The woman furrowed her delicate brow.
“I must trust my kids and believe that they will eventually chose to do the right thing,” she said taking a piece of dough in her hands and shaping it into flat bread. “If I don’t believe in them, they might never learn to believe in themselves.”
“I know you're right,” Eron gushed although he disagreed completely with the her methods.
He went back got his tool basket from his room, hefted his wooden spade over his shoulder and slung over his shoulder the leather case that held his copy of Liam’s Discourses Achazya had given him before he left Auck City. He would read it on his lunch break to help unwind.
Gil would have to stay in his room while he worked.
The discourses contained the definitive reasons for the apocalypse, the justification for the Municipal Code and a number of general essays on metaphysics. Light reading for Eron and he was going to need it.
He tried not to look at Gil as he wiped a smear of oil from his knife. The fugitive must have kicked over his little hand-sized clay lamp with the pinched lip that rested a shallow wick. It had spilled everywhere.
“There is a festival tonight,” Eron whispered. “After work I'll come back and you can leave. Blend in with the crowd. I’ll even get you a mask from the market. No one will notice.”
Gil nodded.
Eron had no trouble finding a vendor selling skull masks on the side of the street in the clearing where the villagers had assembled bone fires to burn effigies of their dead relatives on his way home that afternoon. He nodded at a couple of burly nomads unloading bladders of medicinal wine from a wooden vardo and put the mask on. Many were already dressed for the Festival of the Dead.
Eron thought a lot about death that day. But, not his dead relatives. Not his father or great uncle or any of his neighbors in the city. His death. That was on his mind. All through the day, he was plagued by morbid visions of the bounty hunters finding him with Gil. In each one, he ended up lying in the pit he was digging with arrows sticking from his back looking like the spikes of a porcupine.
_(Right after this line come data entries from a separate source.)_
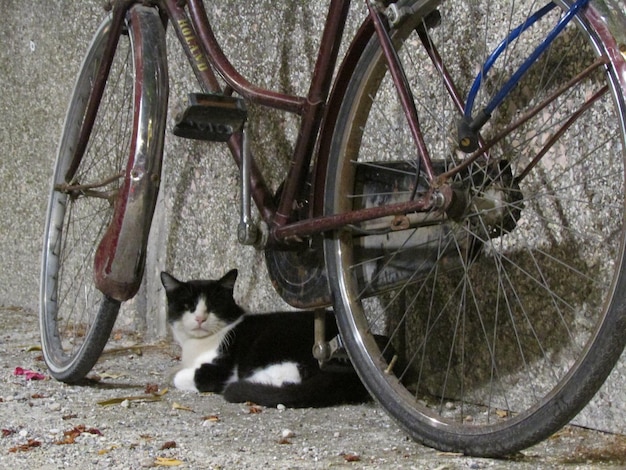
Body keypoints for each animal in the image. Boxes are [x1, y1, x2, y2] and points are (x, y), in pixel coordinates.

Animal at [158, 268, 368, 408]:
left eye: (214, 305)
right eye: (188, 305)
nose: (200, 318)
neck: (196, 346)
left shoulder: (219, 368)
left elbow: (182, 376)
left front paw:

“Would you like to buy some Urigolds?” asked a tired looking nomadic vendor offering him a basket of wilted orange petals.
Traditionally, the petals were given to lovers to represent all the years they would spend together.
“I’m not married,” he said.
“A trag-ifi-cation,” said the vendor departing just in time to intercept another potential customer.
The golden red flowers, named after the modern scientist that genetically modified much of the Auckian flora and fauna almost five hundred years ago, decorated everything in the village. Heavy strands of the dark petals were drapped over doorways. At the coffee house, the matron was winding garlands in spirals around each beam on the porch. Eron didn’t know how he was going to face her again.
He was extremely grateful to have had reason to buy the mask.